**LIST OF TASKS**
A - Transcribe the Luzhanqi passage starting at "Luzhanqi () (lit." and ending at "player's own flag.".
B - According to the Luzhanqi passage, why is the game called a game of partial information?

===== TEXT PASSAGE =====

Luzhanqi () (lit. “Land Battle Chess”) is a two-player Chinese board game . There is also a version for four players. It bears many similarities to Dou Shou Qi, Game of the Generals and the Western board game Stratego. It is a non-perfect abstract strategy game of partial information, since each player has only limited knowledge concerning the disposition of the opposing pieces. Because of the Chinese nature of the game, terms used within the game may vary in translation.

Luzhanqi is mainly played by children as a precursor to games like xiangqi and weiqi, but people of other ages may also enjoy it as a game of leisure.

Objective
The aim of the game is to capture the opponent’s flag through penetrating his defenses, while trying to prevent him from capturing the player's own flag.

Board
The Luzhanqi board has a number of features which affect how pieces move.

Post (兵站) - also Soldier Station: a normal space, marked as a rectangle on the board. Pieces can move on or off these spaces at will, and can be attacked and captured on them.
Roads - usually marked as thin lines on the board. A piece can only travel one space across a road at any time.
Railroads – usually marked as thick lines on the board, a piece can travel any number of spaces along a railroad in a straight line, as long as its path is not obstructed by another piece.
Campsite (行营) – marked as a circle on the board, with 5 in each player's territory. A piece on a campsite cannot be attacked.
Mountains (山界) – pieces cannot move over these two spaces.
Frontlines (前线) – these three spaces are the only points at which a piece can enter the opponent’s territory. Pieces do not land on these spaces, they pass over them.
Headquarters (大本营) – positioned at two sides of the central axis at the sixth rank of the player's territory, the Flag must be placed on one of these two spaces. Any piece that has been placed on or has entered headquarters can no longer move.

Pieces

Each player has 25 pieces, which are identical except for markings on one side. They are listed here in order of order, where any piece of a higher order may capture one of lower order (if the enemy is of the same order, both pieces will be removed from the board). Each player has:

one Field Marshal (司令), order 9
one General or Army Commander (军长), order 8
two Major Generals or Division Commanders (师长), order 7
two Brigadier Generals or Brigade Commanders (旅长), order 6
two Colonels or Regiment Commanders (团长), order 5
two Majors or Battalion Commanders (营长), order 4
three Captains or Company Commanders (连长), order 3
three Lieutenants or Platoon Commanders (排长), order 2
three Engineers or Sappers (工兵), order 1
two Bombs (炸弹)
three Landmines (地雷)
one Flag (军旗)

Some of these pieces have special features and abilities:

The Engineers are the only pieces which can turn corners when travelling along the Railroad. Engineers can also capture Landmines without being removed from the board.
Bombs, when in contact with any opponent piece, destroy both itself and the piece. They may capture the opponent's flag. Bombs cannot be placed on the front line (the first rank) during the initial set-up.
Landmines are immune to any attack, and cause the destruction of attacking pieces (except when attacked by an Engineer or destroyed by a bomb). Depending on the ruleset used, Landmines may or may not be removed from play following a capture. Landmines may only be placed on the fifth and sixth ranks during set-up. The Landmine cannot move from its original position.
The Flag must be placed on one of the two Headquarters spaces on the sixth rank. It cannot move. Its capture brings the victory of the attacker and ends the game. Also, when Field Marshal is destroyed, the Flag must be revealed to the opposing player.

===== SUPPLIED INFORMATION =====

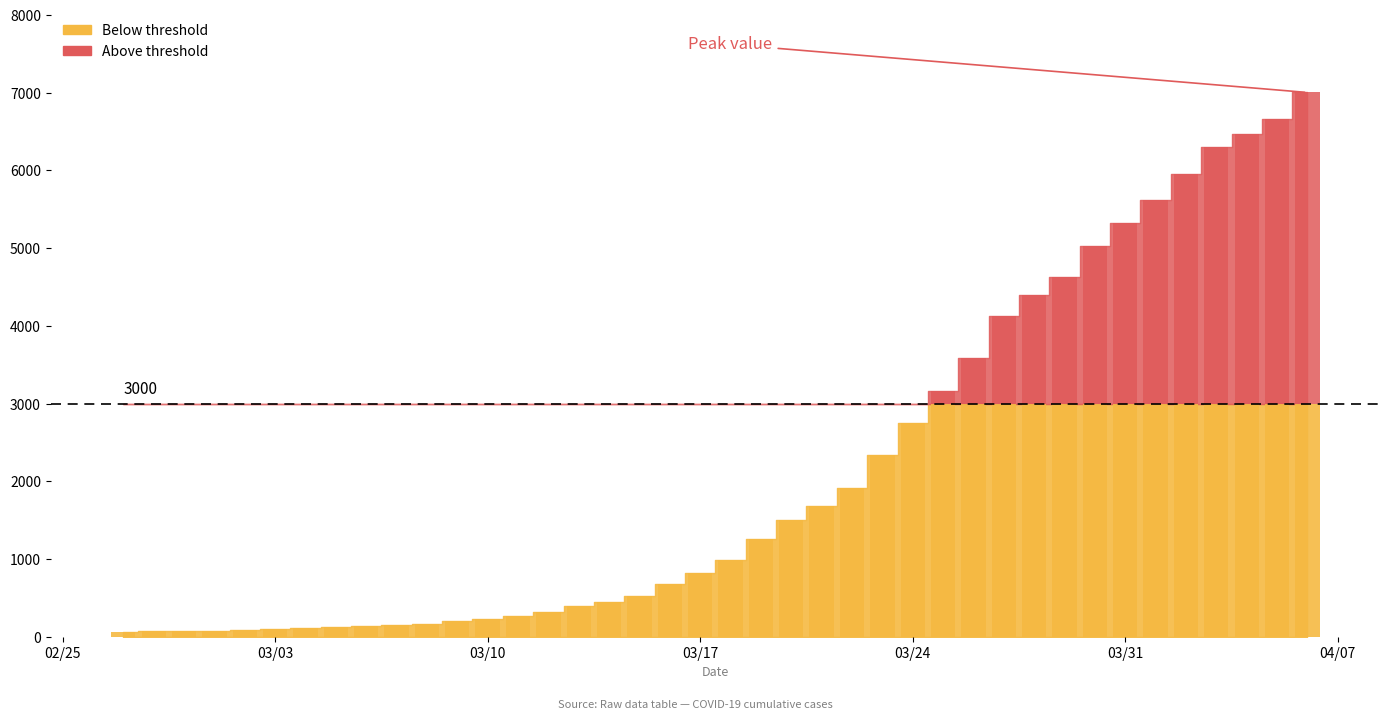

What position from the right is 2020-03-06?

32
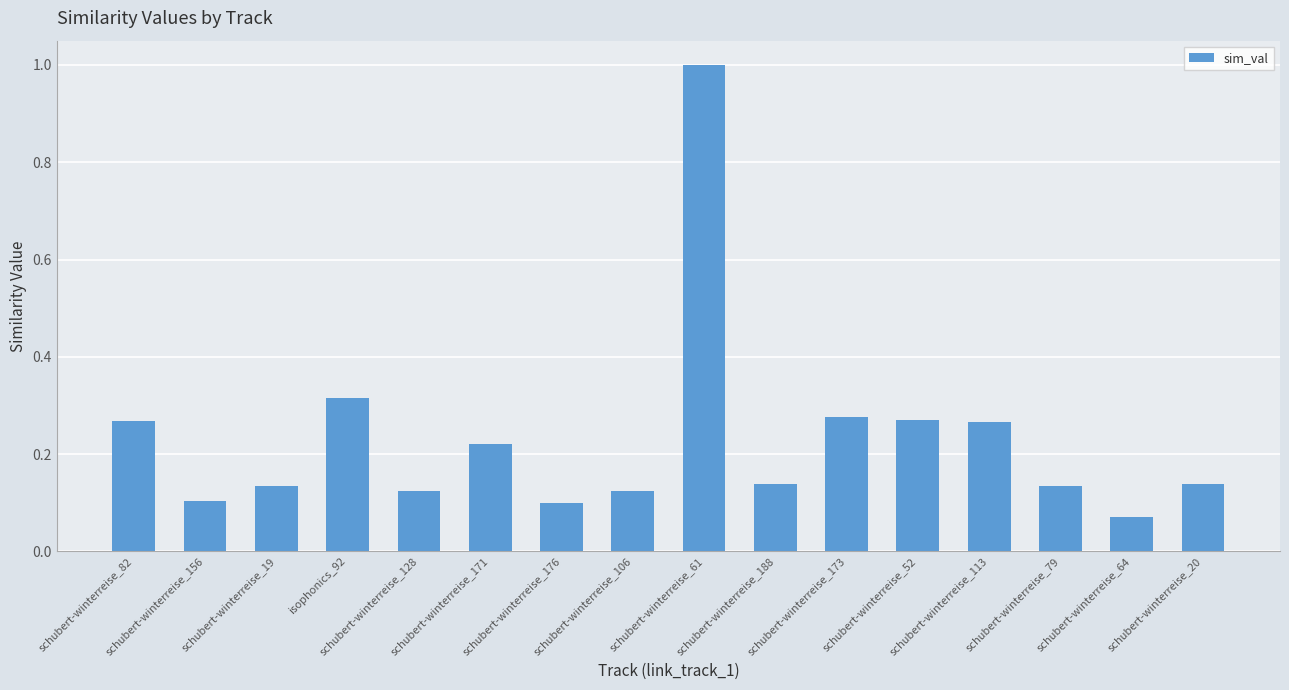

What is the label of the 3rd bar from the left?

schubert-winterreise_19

=====

**LIST OF SOLUTIONS**
A -
Luzhanqi () (lit. “Land Battle Chess”) is a two-player Chinese board game . There is also a version for four players. It bears many similarities to Dou Shou Qi, Game of the Generals and the Western board game Stratego. It is a non-perfect abstract strategy game of partial information, since each player has only limited knowledge concerning the disposition of the opposing pieces. Because of the Chinese nature of the game, terms used within the game may vary in translation.

Luzhanqi is mainly played by children as a precursor to games like xiangqi and weiqi, but people of other ages may also enjoy it as a game of leisure.

Objective
The aim of the game is to capture the opponent’s flag through penetrating his defenses, while trying to prevent him from capturing the player's own flag.

B - Each player has only limited knowledge of how the opponent's pieces are arranged.